** Opening Input for this task block **

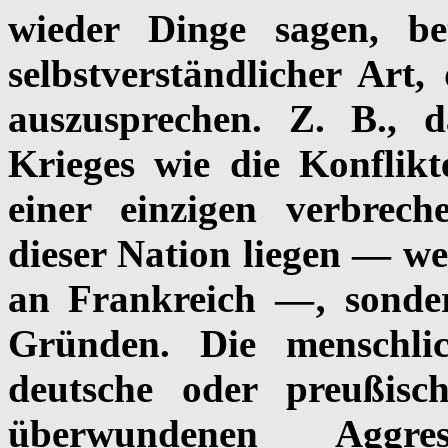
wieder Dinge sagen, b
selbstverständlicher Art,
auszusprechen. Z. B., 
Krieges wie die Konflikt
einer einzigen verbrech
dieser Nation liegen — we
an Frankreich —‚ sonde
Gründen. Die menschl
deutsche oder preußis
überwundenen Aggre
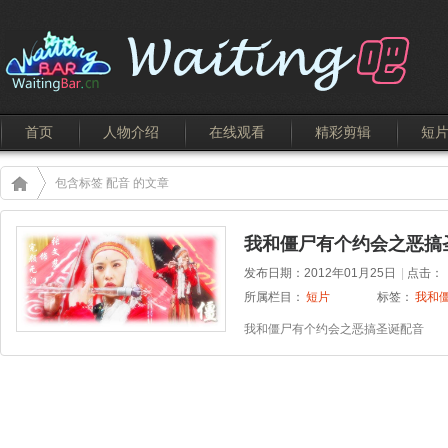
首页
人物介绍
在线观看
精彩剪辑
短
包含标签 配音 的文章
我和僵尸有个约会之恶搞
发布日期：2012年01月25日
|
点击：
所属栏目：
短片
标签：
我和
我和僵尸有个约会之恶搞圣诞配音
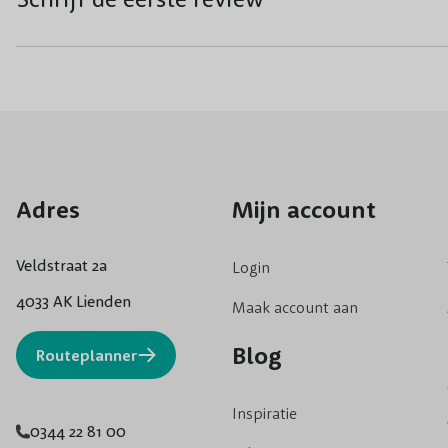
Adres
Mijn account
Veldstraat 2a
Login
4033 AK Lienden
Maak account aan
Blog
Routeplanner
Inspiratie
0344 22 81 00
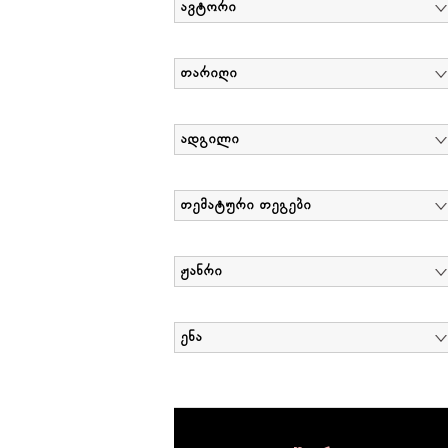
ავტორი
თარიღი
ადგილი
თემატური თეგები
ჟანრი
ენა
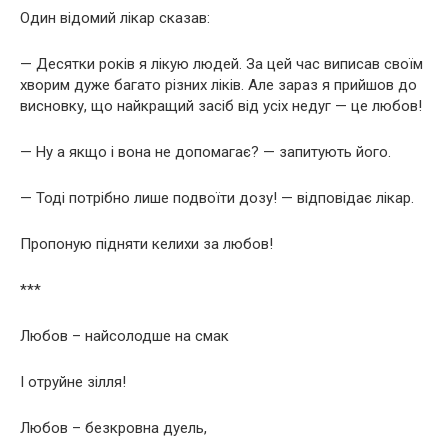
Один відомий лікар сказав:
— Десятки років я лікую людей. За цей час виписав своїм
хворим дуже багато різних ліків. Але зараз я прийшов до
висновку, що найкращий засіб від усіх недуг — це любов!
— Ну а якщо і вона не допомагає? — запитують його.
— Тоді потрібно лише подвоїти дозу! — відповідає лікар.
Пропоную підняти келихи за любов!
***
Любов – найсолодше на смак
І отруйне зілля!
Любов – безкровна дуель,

** Closing Input for this task block **

_Your assignment:_
Each record above should be repeated exactly, please, without pictures.

_Response for this exercise:_
wieder Dinge sagen, b
selbstverständlicher Art,
auszusprechen. Z. B., 
Krieges wie die Konflikt
einer einzigen verbrech
dieser Nation liegen — we
an Frankreich —‚ sonde
Gründen. Die menschl
deutsche oder preußis
überwundenen Aggre
首页
人物介绍
在线观看
精彩剪辑
短
包含标签 配音 的文章
我和僵尸有个约会之恶搞
发布日期：2012年01月25日
|
点击：
所属栏目：
短片
标签：
我和
我和僵尸有个约会之恶搞圣诞配音
Adres
Mijn account
Veldstraat 2a
Login
4033 AK Lienden
Maak account aan
Blog
Routeplanner
Inspiratie
0344 22 81 00
ავტორი
თარიღი
ადგილი
თემატური თეგები
ჟანრი
ენა
Один відомий лікар сказав:
— Десятки років я лікую людей. За цей час виписав своїм
хворим дуже багато різних ліків. Але зараз я прийшов до
висновку, що найкращий засіб від усіх недуг — це любов!
— Ну а якщо і вона не допомагає? — запитують його.
— Тоді потрібно лише подвоїти дозу! — відповідає лікар.
Пропоную підняти келихи за любов!
***
Любов – найсолодше на смак
І отруйне зілля!
Любов – безкровна дуель,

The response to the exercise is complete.